For the first time in 192 days, the Gamecocks played sports. Here’s what happened
Mark Berson has coached every match the South Carolina men’s soccer team has ever played. He’s the winningest active coach in the country.
But he had never coached a game during a pandemic. No USC coach had.
On Saturday night, Berson’s Gamecocks played the first USC sporting event in 192 days, in front of a limited-capacity crowd at Stone Stadium. It was the 839th game of Berson’s career — and surely it must have felt a little different from the other 838?
“It was exactly the same,” Berson said. “The same alertness, the same excitement getting ready for the game, same process that we’re going through, same checklists of things we’re going to do for the match. And for the university to open the first athletic event and to have a beautiful evening, where we had a fine crowd, obviously limited due to the situation, I think we sold out the student tickets actually. It was overall really good.”
Even better for the Gamecocks, the night ended in a win.
USC defeated visiting Georgia Southern 2-0 to give Berson his 515th career victory, which is only 29 shy of the all-time Division I record.
The game is the first of at least five that USC will play this fall in a disjointed season. The Gamecocks won’t take on conference opponents until Feb. 3 based on Conference USA guidelines.
The USC women’s soccer team opened its fall season Sunday at Georgia. The Gamecocks football team hosts Tennessee this Saturday in both teams’ first games of a revamped 2020 schedule. The volleyball program’s abbreviated schedule begins Oct. 17.
In his 42 second year at the helm, Berson had announced in January that he would be retiring after this season, leaving the program he founded in 1978. Berson said Thursday that he intends to coach through both the abbreviated fall season and the spring and said he still plans to retire. Still, given the strangeness of the year, those plans aren’t necessarily set in stone.
“I’m just taking every day as it comes, and we’ll just kind of see how things roll,” Berson said. “My big thing with these guys is, they have worked so hard to get ready for this fall. And it’s a really an exciting group.”

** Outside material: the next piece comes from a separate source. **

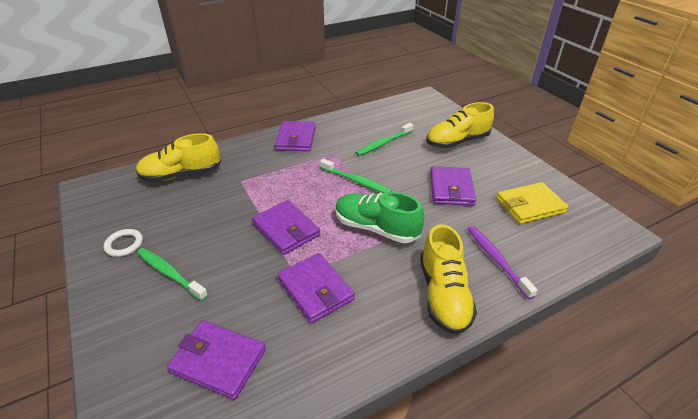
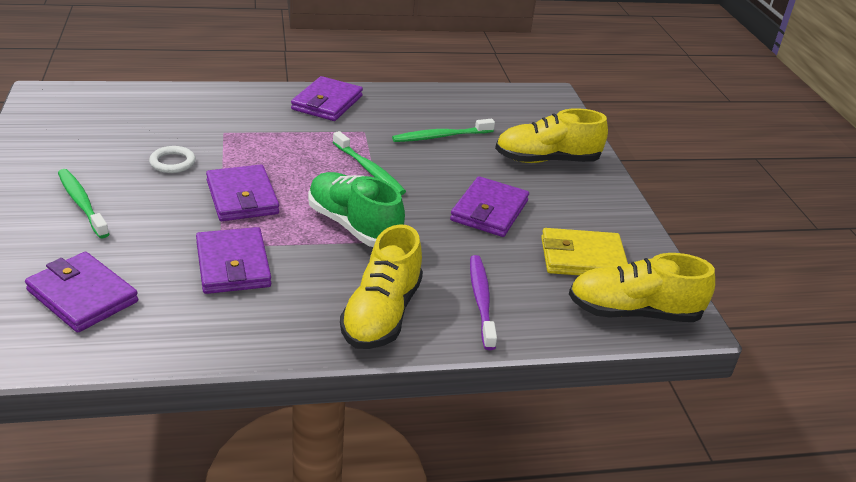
camera: 15 degrees right, 5 degrees down
(124, 244) = (50, 162): white ring -> white ring (172, 162)
(181, 175) = (157, 107): yellow shoe -> yellow shoe (633, 312)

Berson is especially excited about the progress he’s seen in his sophomores, who were thrust into action during last year’s injury-riddled season. On Saturday night, sophomore forwards Logan Frost and Brian Banahan steered the offensive attack.
Assisted by Banahan, Frost scored the first goal of the season in the 31st minute. And with nine seconds left in the game, Banahan tacked on a goal of his own.
Frost said it “meant a lot” to him to score that first goal after all of the uncertainty the team has faced in recent months. With the conference slate moved back, there was no guarantee the Gamecocks would even play games this fall. The team has been training for the past two months, getting tested for the coronavirus regularly and mimicking a bubble-type of environment.
“Honestly, it’s pretty hard, because there’s a lot of rules we have to follow and a lot of things we’re prohibited from doing, which we weren’t last year,” Frost said. “So it is a big transition. But after tonight, I mean, it was worth it.
“It was super fun to actually be able to play. And that goes to the administration and Ray Tanner and all the coaches for helping show us what we really need to do to be able to play and what rules need to be in place to allow us to play.”
Women’s soccer team drops opener
At Athens, South Carolina lost 1-0 Sunday to Georgia in both teams’ 2020 opener. The match was played at the Turner Soccer Complex. The Bulldogs scored the lone goal in the 63rd minute.
The Gamecocks host Missouri at Stone Stadium at 4 p.m. next Sunday.